• [WRITTEN PROBLEM]
Reproduce each of the following records word for word, keeping every line in its original order.

________________

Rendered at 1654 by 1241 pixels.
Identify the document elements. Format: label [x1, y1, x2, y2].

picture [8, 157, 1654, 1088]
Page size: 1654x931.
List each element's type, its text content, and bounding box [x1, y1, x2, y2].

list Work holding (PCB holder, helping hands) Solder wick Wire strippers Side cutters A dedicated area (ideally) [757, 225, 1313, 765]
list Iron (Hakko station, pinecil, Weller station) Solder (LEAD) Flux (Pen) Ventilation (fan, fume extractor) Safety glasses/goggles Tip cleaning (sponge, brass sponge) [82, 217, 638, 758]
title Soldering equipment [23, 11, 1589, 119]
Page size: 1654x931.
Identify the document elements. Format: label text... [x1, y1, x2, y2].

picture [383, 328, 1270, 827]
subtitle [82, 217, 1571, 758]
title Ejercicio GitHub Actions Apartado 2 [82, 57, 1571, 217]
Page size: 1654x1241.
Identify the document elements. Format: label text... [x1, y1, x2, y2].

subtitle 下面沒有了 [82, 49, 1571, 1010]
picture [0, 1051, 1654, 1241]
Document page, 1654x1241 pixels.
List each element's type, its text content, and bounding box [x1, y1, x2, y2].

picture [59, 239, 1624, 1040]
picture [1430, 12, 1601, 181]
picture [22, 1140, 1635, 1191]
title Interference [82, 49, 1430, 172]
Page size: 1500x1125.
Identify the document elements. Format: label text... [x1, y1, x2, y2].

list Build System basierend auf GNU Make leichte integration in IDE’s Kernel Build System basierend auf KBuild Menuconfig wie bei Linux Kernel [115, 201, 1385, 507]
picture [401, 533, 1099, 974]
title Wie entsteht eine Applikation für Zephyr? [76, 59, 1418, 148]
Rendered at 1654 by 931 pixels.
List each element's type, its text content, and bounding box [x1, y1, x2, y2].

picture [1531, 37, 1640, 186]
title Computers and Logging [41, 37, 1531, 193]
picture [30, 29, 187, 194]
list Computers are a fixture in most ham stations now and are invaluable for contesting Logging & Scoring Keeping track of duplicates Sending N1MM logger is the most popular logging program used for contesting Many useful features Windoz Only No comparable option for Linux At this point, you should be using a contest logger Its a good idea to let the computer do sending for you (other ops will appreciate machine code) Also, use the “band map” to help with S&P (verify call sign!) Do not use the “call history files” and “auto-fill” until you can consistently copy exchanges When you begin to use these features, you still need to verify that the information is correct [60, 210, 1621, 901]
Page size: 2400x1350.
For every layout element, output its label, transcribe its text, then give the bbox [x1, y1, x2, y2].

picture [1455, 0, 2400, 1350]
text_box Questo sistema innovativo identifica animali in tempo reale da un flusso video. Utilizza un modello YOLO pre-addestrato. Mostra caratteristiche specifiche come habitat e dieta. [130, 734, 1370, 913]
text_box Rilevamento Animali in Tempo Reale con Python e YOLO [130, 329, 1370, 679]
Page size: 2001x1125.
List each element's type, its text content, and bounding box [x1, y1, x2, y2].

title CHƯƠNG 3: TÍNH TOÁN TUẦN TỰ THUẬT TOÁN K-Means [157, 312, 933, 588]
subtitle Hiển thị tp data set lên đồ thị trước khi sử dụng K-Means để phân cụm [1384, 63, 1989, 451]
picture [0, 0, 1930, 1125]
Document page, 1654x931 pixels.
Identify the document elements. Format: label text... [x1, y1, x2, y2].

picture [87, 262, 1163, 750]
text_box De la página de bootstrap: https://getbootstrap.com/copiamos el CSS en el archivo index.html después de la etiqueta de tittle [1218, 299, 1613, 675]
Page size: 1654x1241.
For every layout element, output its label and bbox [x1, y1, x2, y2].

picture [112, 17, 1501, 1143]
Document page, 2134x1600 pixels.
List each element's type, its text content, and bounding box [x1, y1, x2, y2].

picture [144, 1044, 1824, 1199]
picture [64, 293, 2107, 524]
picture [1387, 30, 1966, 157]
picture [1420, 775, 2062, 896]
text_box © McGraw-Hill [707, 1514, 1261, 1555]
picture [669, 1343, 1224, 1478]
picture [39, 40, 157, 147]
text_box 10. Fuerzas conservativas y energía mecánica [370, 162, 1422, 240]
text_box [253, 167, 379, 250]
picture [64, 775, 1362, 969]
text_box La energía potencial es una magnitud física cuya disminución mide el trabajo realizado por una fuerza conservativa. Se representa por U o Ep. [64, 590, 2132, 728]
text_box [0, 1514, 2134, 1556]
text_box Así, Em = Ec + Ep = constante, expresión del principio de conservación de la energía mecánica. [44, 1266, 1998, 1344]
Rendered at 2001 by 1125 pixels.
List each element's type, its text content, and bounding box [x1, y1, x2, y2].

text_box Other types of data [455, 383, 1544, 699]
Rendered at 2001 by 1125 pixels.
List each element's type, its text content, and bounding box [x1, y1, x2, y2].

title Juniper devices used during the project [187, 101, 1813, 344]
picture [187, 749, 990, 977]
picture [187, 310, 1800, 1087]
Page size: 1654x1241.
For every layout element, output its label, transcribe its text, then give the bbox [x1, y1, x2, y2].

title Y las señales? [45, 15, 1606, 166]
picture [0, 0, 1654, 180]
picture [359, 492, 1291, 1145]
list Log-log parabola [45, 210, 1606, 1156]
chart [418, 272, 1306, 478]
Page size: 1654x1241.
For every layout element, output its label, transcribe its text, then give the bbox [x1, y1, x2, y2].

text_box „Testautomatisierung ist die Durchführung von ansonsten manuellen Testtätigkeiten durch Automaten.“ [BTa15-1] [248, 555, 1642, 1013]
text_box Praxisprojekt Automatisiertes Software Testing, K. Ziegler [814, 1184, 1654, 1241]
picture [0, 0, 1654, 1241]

________________

• [SOLUTION TO THIS EXERCISE]
Rendered at 1654 by 1241 pixels.
Identify the document elements. Format: label [x1, y1, x2, y2].

picture [8, 157, 1654, 1088]
Page size: 1654x931.
List each element's type, its text content, and bounding box [x1, y1, x2, y2].

list Work holding (PCB holder, helping hands) Solder wick Wire strippers Side cutters A dedicated area (ideally) [757, 225, 1313, 765]
list Iron (Hakko station, pinecil, Weller station) Solder (LEAD) Flux (Pen) Ventilation (fan, fume extractor) Safety glasses/goggles Tip cleaning (sponge, brass sponge) [82, 217, 638, 758]
title Soldering equipment [23, 11, 1589, 119]
Page size: 1654x931.
Identify the document elements. Format: label text... [x1, y1, x2, y2].

picture [383, 328, 1270, 827]
subtitle [82, 217, 1571, 758]
title Ejercicio GitHub Actions Apartado 2 [82, 57, 1571, 217]
Page size: 1654x1241.
Identify the document elements. Format: label text... [x1, y1, x2, y2].

subtitle 下面沒有了 [82, 49, 1571, 1010]
picture [0, 1051, 1654, 1241]
Document page, 1654x1241 pixels.
List each element's type, its text content, and bounding box [x1, y1, x2, y2].

picture [59, 239, 1624, 1040]
picture [1430, 12, 1601, 181]
picture [22, 1140, 1635, 1191]
title Interference [82, 49, 1430, 172]
Page size: 1500x1125.
Identify the document elements. Format: label text... [x1, y1, x2, y2].

list Build System basierend auf GNU Make leichte integration in IDE’s Kernel Build System basierend auf KBuild Menuconfig wie bei Linux Kernel [115, 201, 1385, 507]
picture [401, 533, 1099, 974]
title Wie entsteht eine Applikation für Zephyr? [76, 59, 1418, 148]
Rendered at 1654 by 931 pixels.
List each element's type, its text content, and bounding box [x1, y1, x2, y2].

picture [1531, 37, 1640, 186]
title Computers and Logging [41, 37, 1531, 193]
picture [30, 29, 187, 194]
list Computers are a fixture in most ham stations now and are invaluable for contesting Logging & Scoring Keeping track of duplicates Sending N1MM logger is the most popular logging program used for contesting Many useful features Windoz Only No comparable option for Linux At this point, you should be using a contest logger Its a good idea to let the computer do sending for you (other ops will appreciate machine code) Also, use the “band map” to help with S&P (verify call sign!) Do not use the “call history files” and “auto-fill” until you can consistently copy exchanges When you begin to use these features, you still need to verify that the information is correct [60, 210, 1621, 901]
Page size: 2400x1350.
For every layout element, output its label, transcribe its text, then give the bbox [x1, y1, x2, y2].

picture [1455, 0, 2400, 1350]
text_box Questo sistema innovativo identifica animali in tempo reale da un flusso video. Utilizza un modello YOLO pre-addestrato. Mostra caratteristiche specifiche come habitat e dieta. [130, 734, 1370, 913]
text_box Rilevamento Animali in Tempo Reale con Python e YOLO [130, 329, 1370, 679]
Page size: 2001x1125.
List each element's type, its text content, and bounding box [x1, y1, x2, y2].

title CHƯƠNG 3: TÍNH TOÁN TUẦN TỰ THUẬT TOÁN K-Means [157, 312, 933, 588]
subtitle Hiển thị tp data set lên đồ thị trước khi sử dụng K-Means để phân cụm [1384, 63, 1989, 451]
picture [0, 0, 1930, 1125]
Document page, 1654x931 pixels.
Identify the document elements. Format: label text... [x1, y1, x2, y2].

picture [87, 262, 1163, 750]
text_box De la página de bootstrap: https://getbootstrap.com/copiamos el CSS en el archivo index.html después de la etiqueta de tittle [1218, 299, 1613, 675]
Page size: 1654x1241.
For every layout element, output its label and bbox [x1, y1, x2, y2].

picture [112, 17, 1501, 1143]
Document page, 2134x1600 pixels.
List each element's type, its text content, and bounding box [x1, y1, x2, y2].

picture [144, 1044, 1824, 1199]
picture [64, 293, 2107, 524]
picture [1387, 30, 1966, 157]
picture [1420, 775, 2062, 896]
text_box © McGraw-Hill [707, 1514, 1261, 1555]
picture [669, 1343, 1224, 1478]
picture [39, 40, 157, 147]
text_box 10. Fuerzas conservativas y energía mecánica [370, 162, 1422, 240]
text_box [253, 167, 379, 250]
picture [64, 775, 1362, 969]
text_box La energía potencial es una magnitud física cuya disminución mide el trabajo realizado por una fuerza conservativa. Se representa por U o Ep. [64, 590, 2132, 728]
text_box [0, 1514, 2134, 1556]
text_box Así, Em = Ec + Ep = constante, expresión del principio de conservación de la energía mecánica. [44, 1266, 1998, 1344]
Rendered at 2001 by 1125 pixels.
List each element's type, its text content, and bounding box [x1, y1, x2, y2].

text_box Other types of data [455, 383, 1544, 699]
Rendered at 2001 by 1125 pixels.
List each element's type, its text content, and bounding box [x1, y1, x2, y2].

title Juniper devices used during the project [187, 101, 1813, 344]
picture [187, 749, 990, 977]
picture [187, 310, 1800, 1087]
Page size: 1654x1241.
For every layout element, output its label, transcribe its text, then give the bbox [x1, y1, x2, y2].

title Y las señales? [45, 15, 1606, 166]
picture [0, 0, 1654, 180]
picture [359, 492, 1291, 1145]
list Log-log parabola [45, 210, 1606, 1156]
chart [418, 272, 1306, 478]
Page size: 1654x1241.
For every layout element, output its label, transcribe its text, then give the bbox [x1, y1, x2, y2].

text_box „Testautomatisierung ist die Durchführung von ansonsten manuellen Testtätigkeiten durch Automaten.“ [BTa15-1] [248, 555, 1642, 1013]
text_box Praxisprojekt Automatisiertes Software Testing, K. Ziegler [814, 1184, 1654, 1241]
picture [0, 0, 1654, 1241]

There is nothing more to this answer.